Sedangkan Terbit, begitu mendengar ucapan hakim, dia langsung sujud syukur dan menangis. Memeluk keluarga dan para simpatisannya yang memenuhi ruang sidang. Usai persidangan, saat diwawancarai, dia berterima kasih kepada majelis hakim. Menurutnya putusan mereka sesuai fakta persidangan.
"Terima kasih majelis hakim yang memberi putusan bebas kepada saya, itu memang fakta persidangan. Pengadilan Stabat masih murni menjalankan tugasnya," kata Terbit.
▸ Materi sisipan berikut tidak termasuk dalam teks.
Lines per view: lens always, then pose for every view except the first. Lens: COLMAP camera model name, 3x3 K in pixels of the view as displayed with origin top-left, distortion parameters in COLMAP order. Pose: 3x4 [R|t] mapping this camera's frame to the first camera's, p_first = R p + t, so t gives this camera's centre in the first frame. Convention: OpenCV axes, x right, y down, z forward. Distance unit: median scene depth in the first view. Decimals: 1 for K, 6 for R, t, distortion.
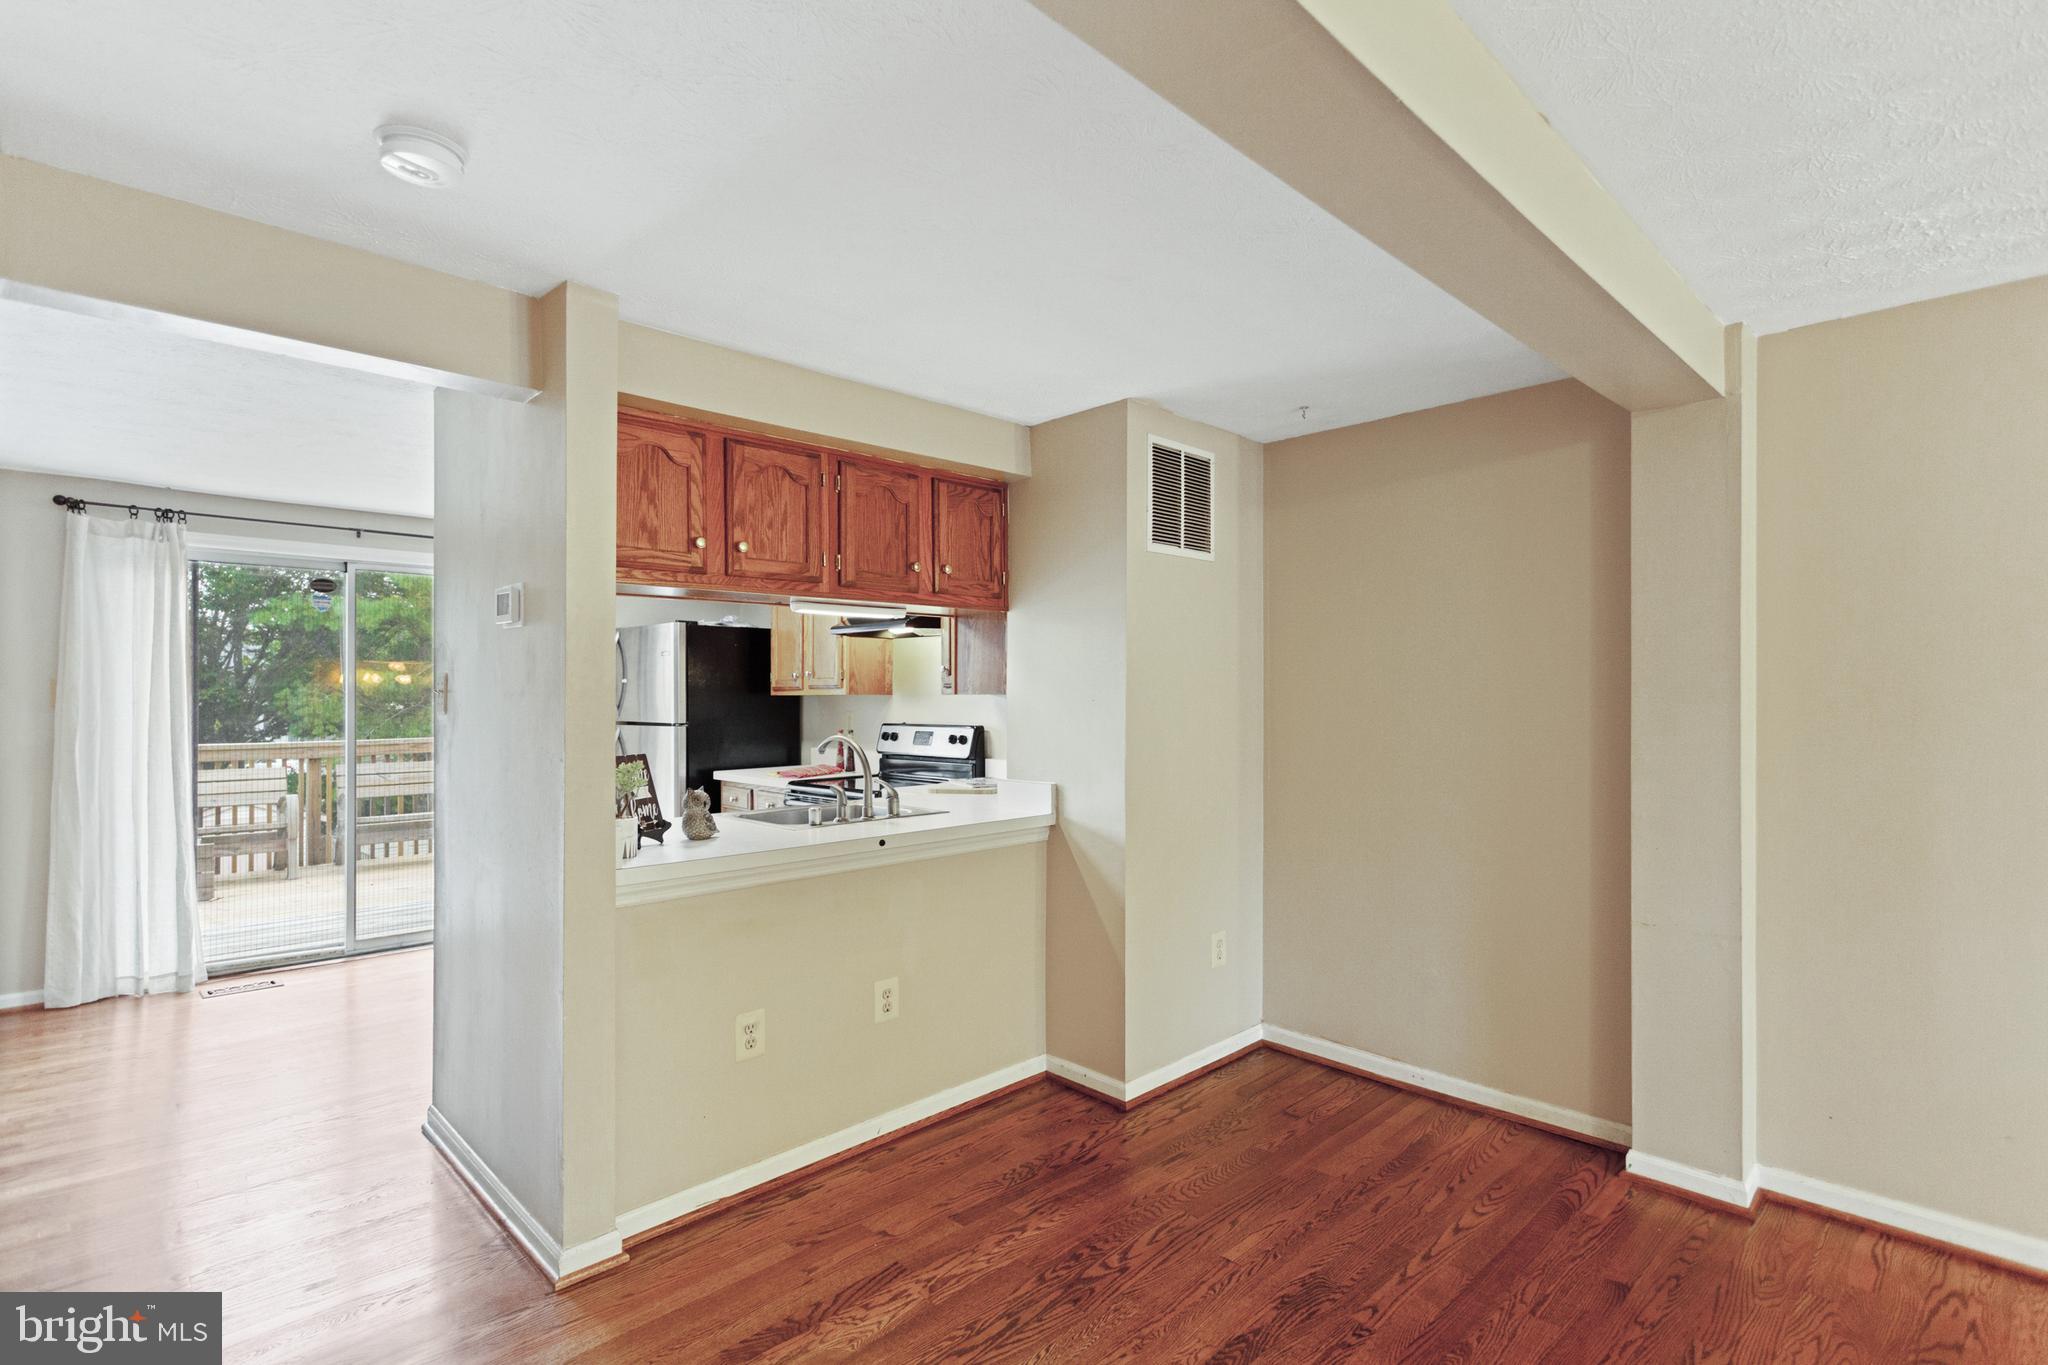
lens RADIAL K [[984.1, 0, 1022.8], [0, 984.1, 693.4], [0, 0, 1]] dist [0.000659, 0.000439]
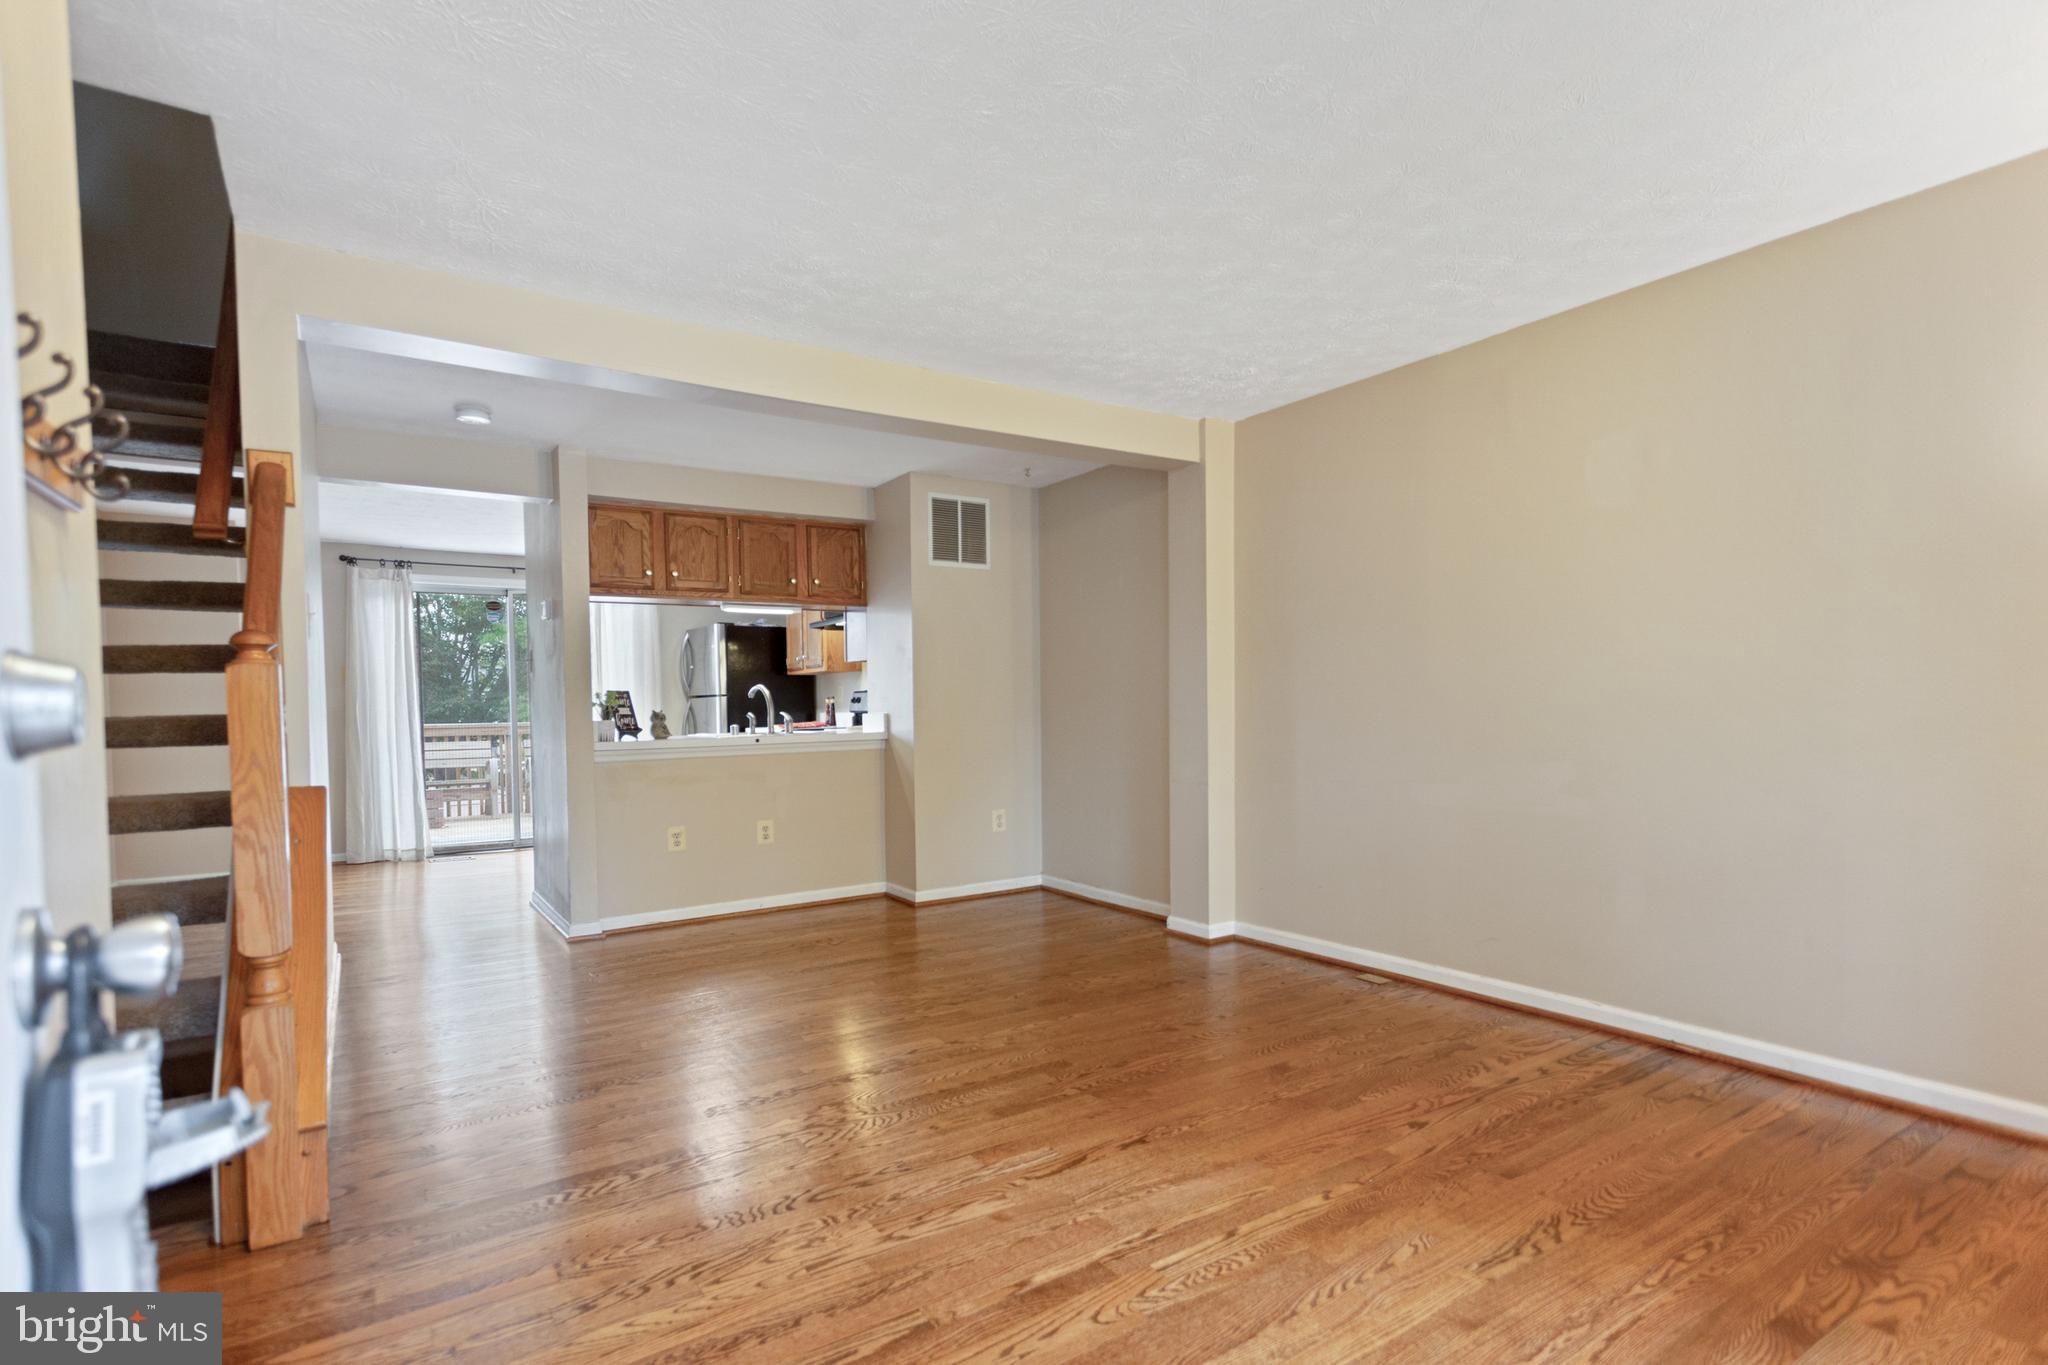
lens RADIAL K [[1001.2, 0, 1028.9], [0, 1001.2, 735.9], [0, 0, 1]] dist [0.001545, 0.000380]
pose [[0.984366, -0.009476, -0.175882, 0.589582], [0.015266, 0.999384, 0.031595, 0.086925], [0.175474, -0.033786, 0.983904, -0.607805]]
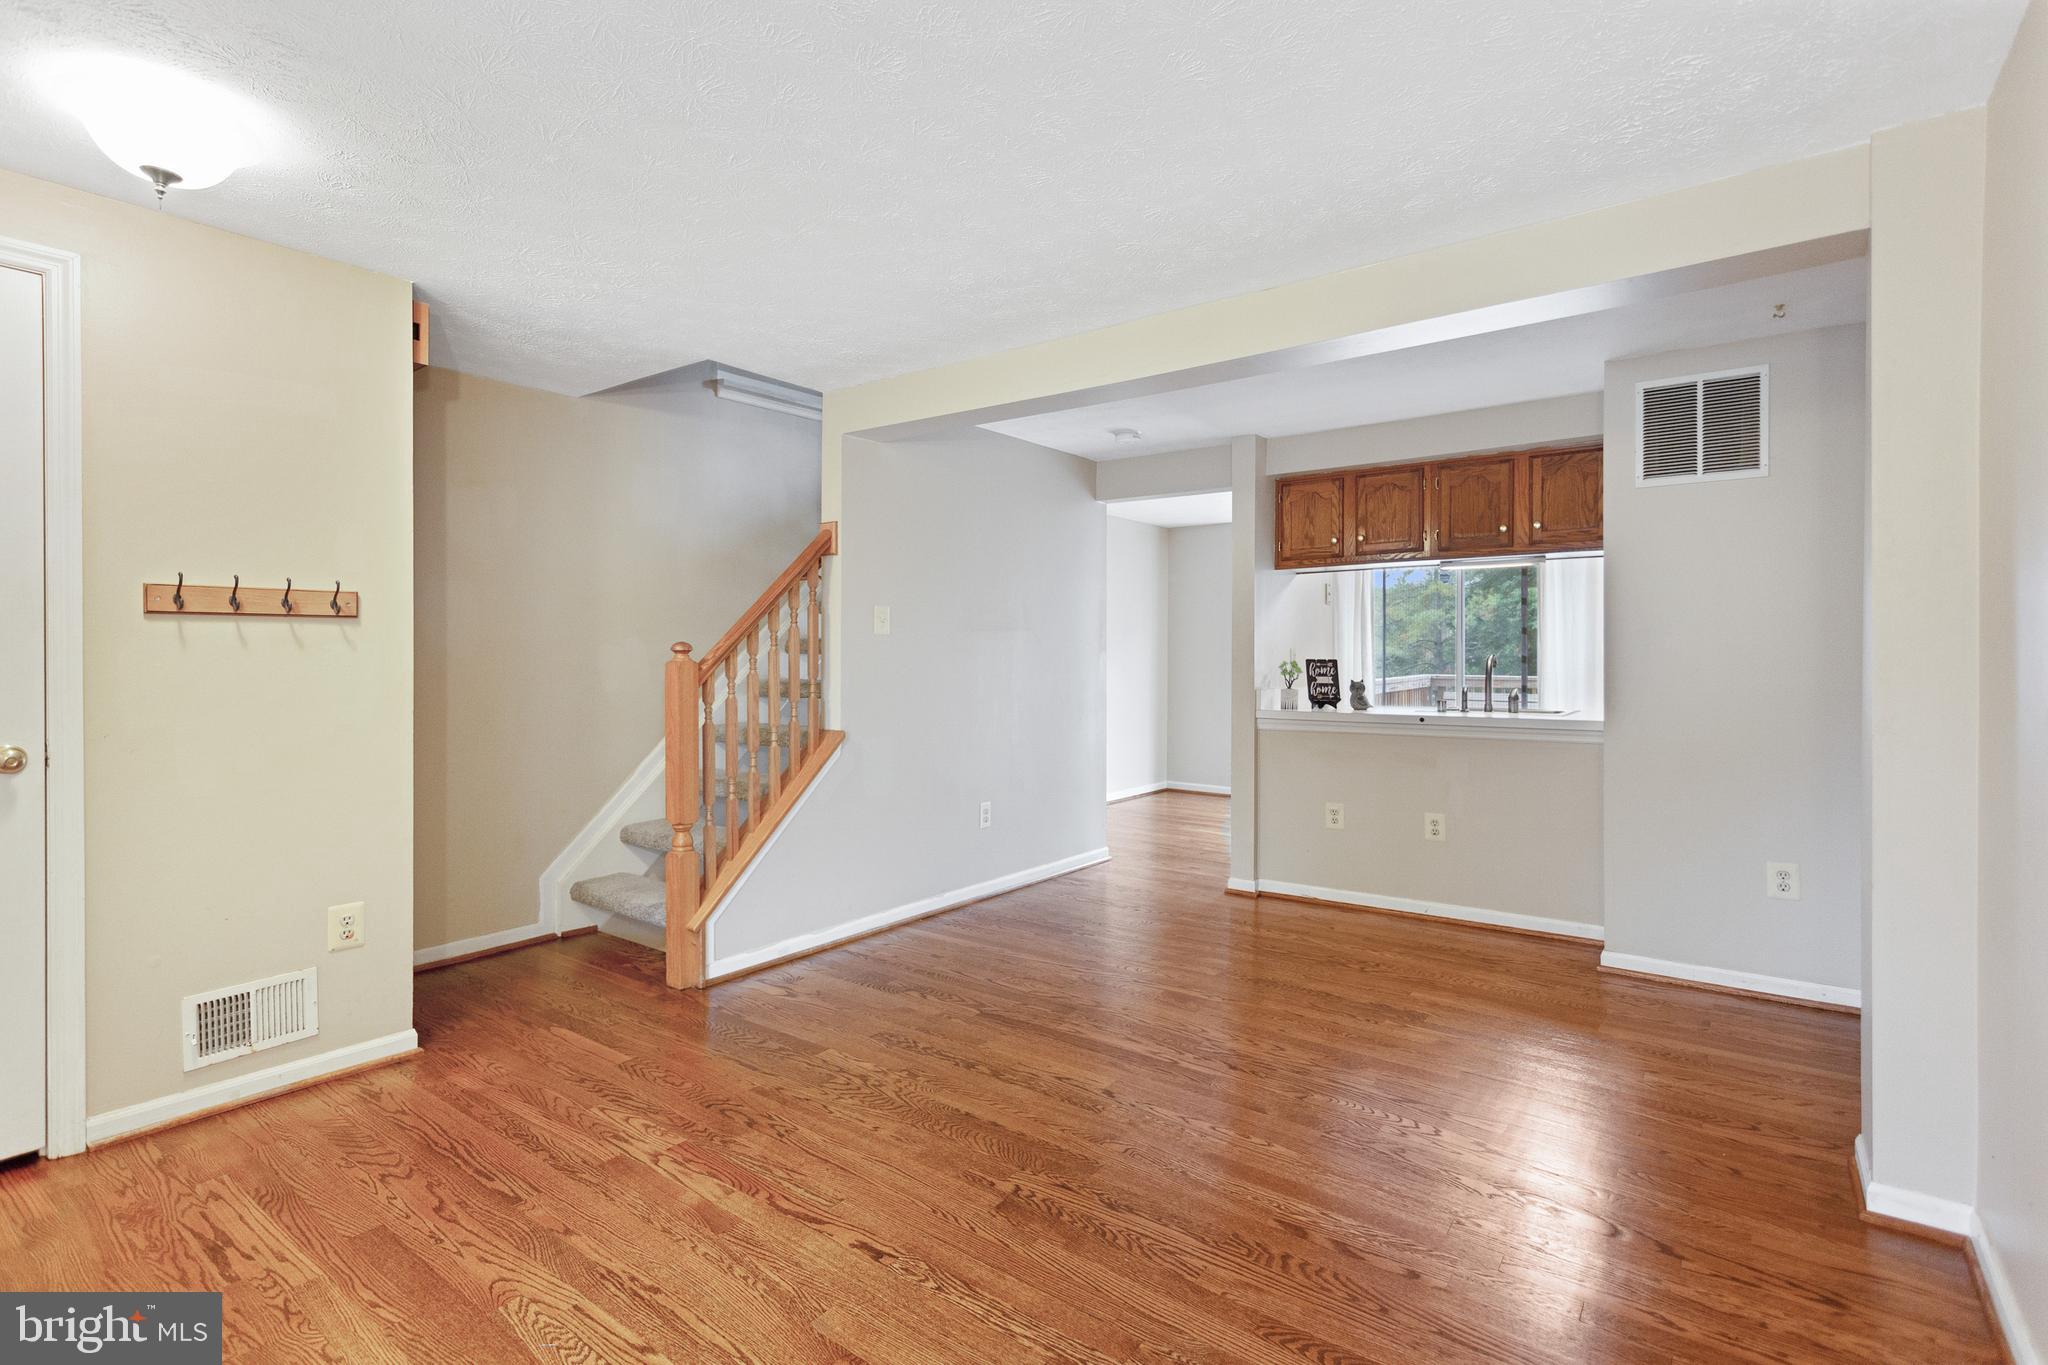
lens RADIAL K [[977.7, 0, 1014.0], [0, 977.7, 653.7], [0, 0, 1]] dist [0.000917, 0.000042]
pose [[0.149946, 0.000208, -0.988694, 1.151472], [0.000490, 1.000000, 0.000285, 0.044642], [0.988694, -0.000527, 0.149946, 0.136255]]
Terbit sudah dua kali menerima putusan pengadilan. Pertama, dia divonis 7 tahun 6 bulan penjara dalam kasus korupsi di Pemkab Langkat pada 14 Februari 2023. Kemudian divonis dua bulan penjara dalam kasus kepemilikan satwa dilindungi pada 28 Agustus 2023.
Kasasi didukung LPSK
Kerangkeng manusia ditemukan di rumah Terbit pada Januari 2022. Saat itu, LPSK segera melakukan tindakan proaktif dengan memberi perlindungan kepada 14 orang yang memiliki keterangan penting dalam proses pengungkapan perkara.
LPSK dalam rilisnya yang diterima Tempo pada Selasa, 9 Juli 2024, mendorong dan mendukung upaya hukum kasasi oleh kejaksaan, termasuk substansi mengenai permohonan restitusi korban sebagai salah satu materi pokok dalam memori kasasinya.
Meski putusan bebas terhadap Terbit Rencana Perangin-angin tersebut jauh dari harapan korban, LPSK berkeyakinan bahwa putusan PN Stabat yang membebaskan terdakwa tidak menyurutkan upaya penegakan hukum dan pemenuhan hak saksi/korban dalam kasus TPPO dan kasus lain yang merendahkan martabat kemanusiaan dalam berbagai bentuknya sebagai pelanggaran hak asasi manusia.
LPSK berterima kasih dan mengapresiasi para saksi dan korban yang hingga akhir persidangan memiliki keteguhan untuk berani bersaksi dan berjuang menegakkan dan meraih keadilan.